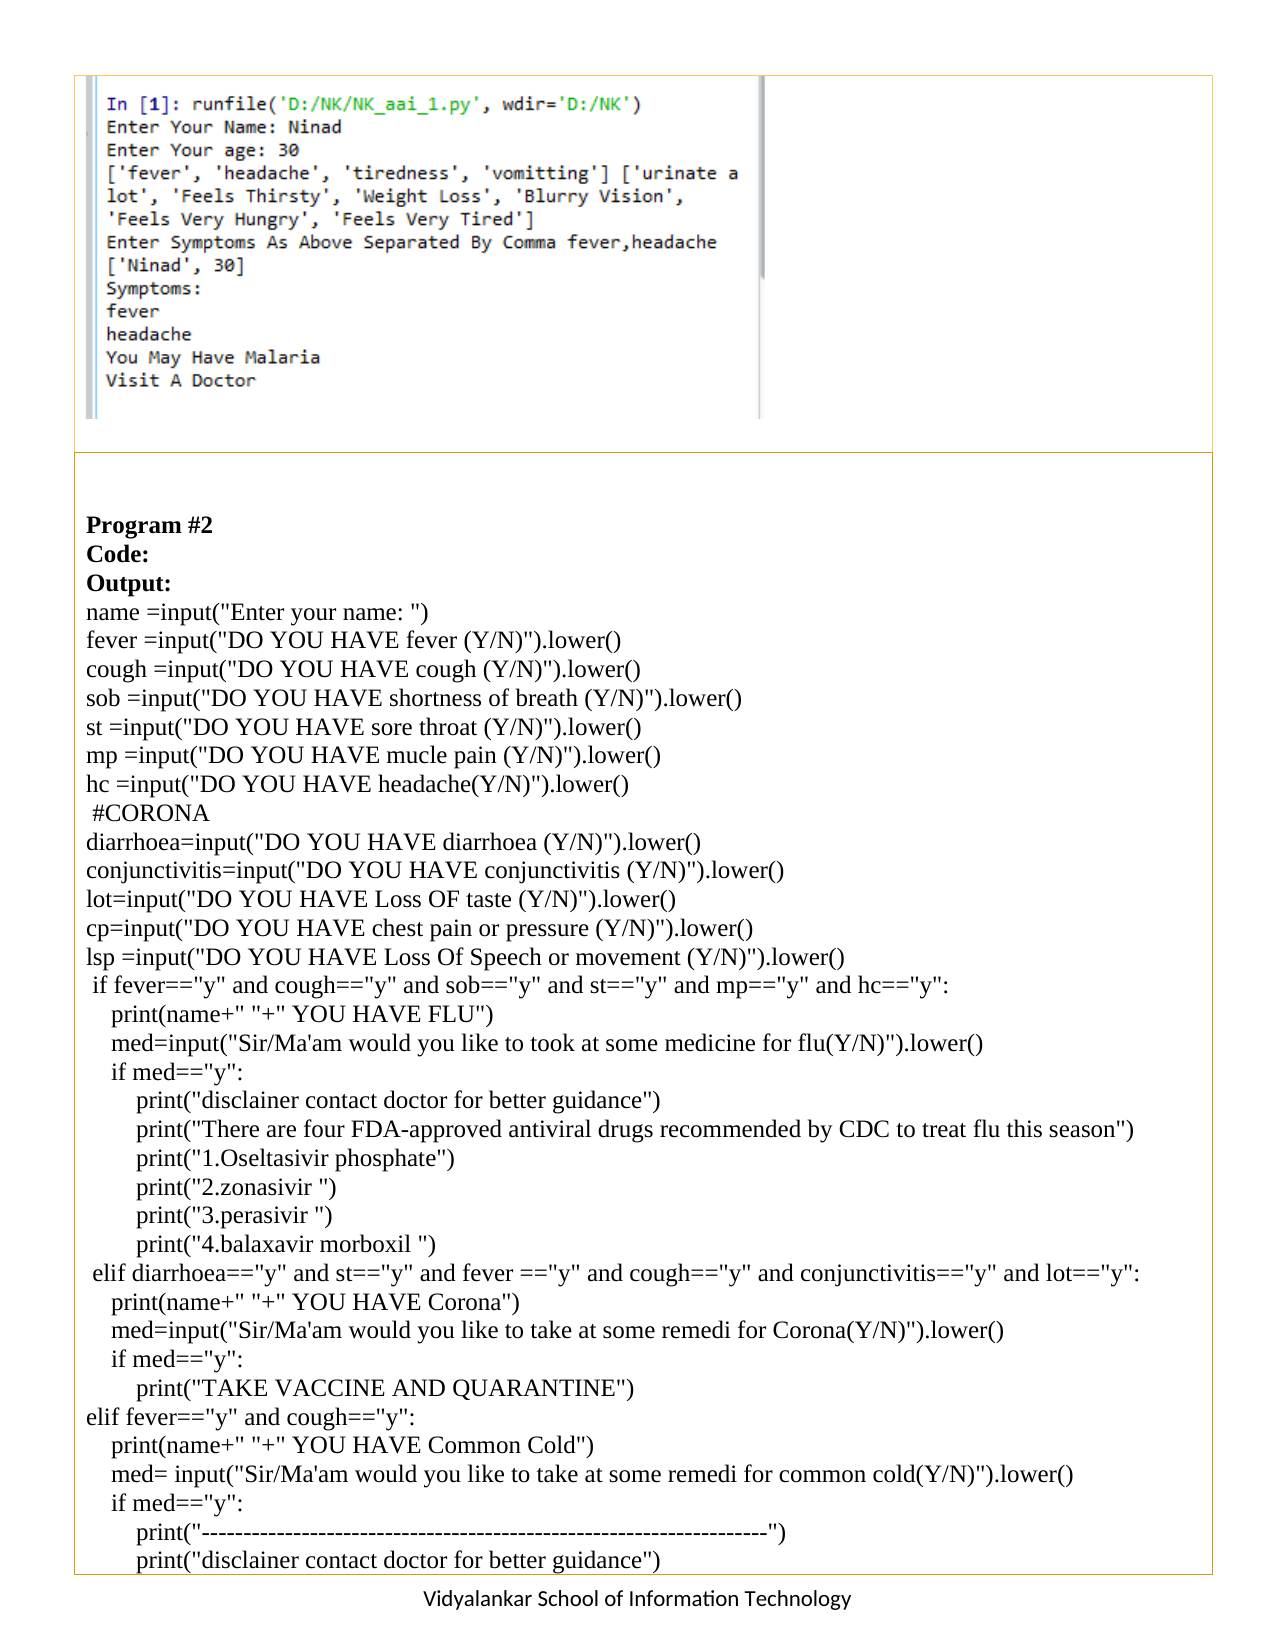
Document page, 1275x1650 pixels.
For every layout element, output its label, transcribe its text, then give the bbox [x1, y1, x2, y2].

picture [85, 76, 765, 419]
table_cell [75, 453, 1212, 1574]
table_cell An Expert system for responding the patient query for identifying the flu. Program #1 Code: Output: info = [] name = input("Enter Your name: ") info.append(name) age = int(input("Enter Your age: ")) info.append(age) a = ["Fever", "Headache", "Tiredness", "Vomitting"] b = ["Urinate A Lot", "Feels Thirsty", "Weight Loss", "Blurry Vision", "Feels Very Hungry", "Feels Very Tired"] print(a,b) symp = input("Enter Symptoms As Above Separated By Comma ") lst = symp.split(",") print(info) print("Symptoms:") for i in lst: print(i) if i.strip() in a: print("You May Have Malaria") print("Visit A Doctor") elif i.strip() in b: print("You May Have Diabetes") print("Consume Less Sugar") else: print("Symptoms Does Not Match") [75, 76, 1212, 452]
....................
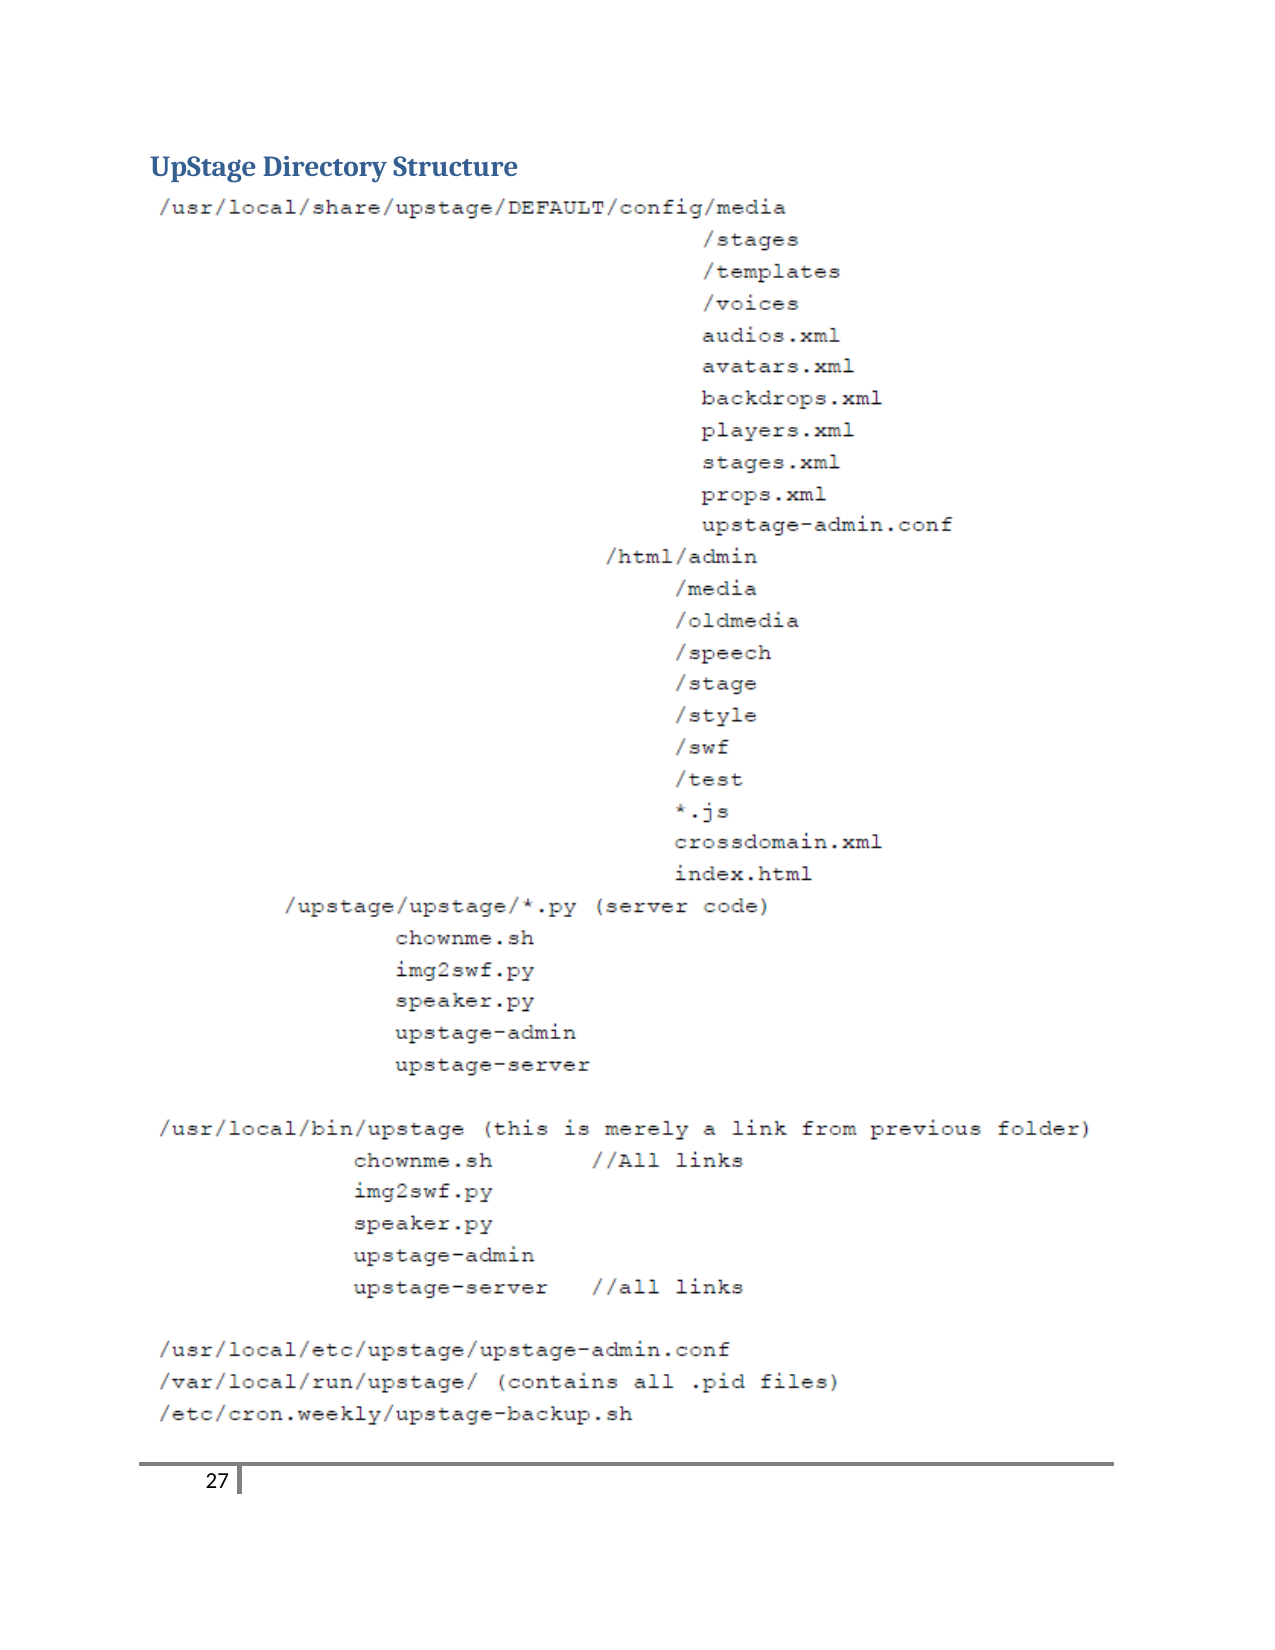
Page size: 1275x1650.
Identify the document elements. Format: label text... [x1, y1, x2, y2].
....................
→ **Task directions**:
Could you set down, exactly as written, the lines above between the one holding "Page size: 1275x1650." and the one holding "Identify the document", inclusive, and nothing more?

→ **The answer**:
Page size: 1275x1650.
Identify the document elements. Format: label text... [x1, y1, x2, y2].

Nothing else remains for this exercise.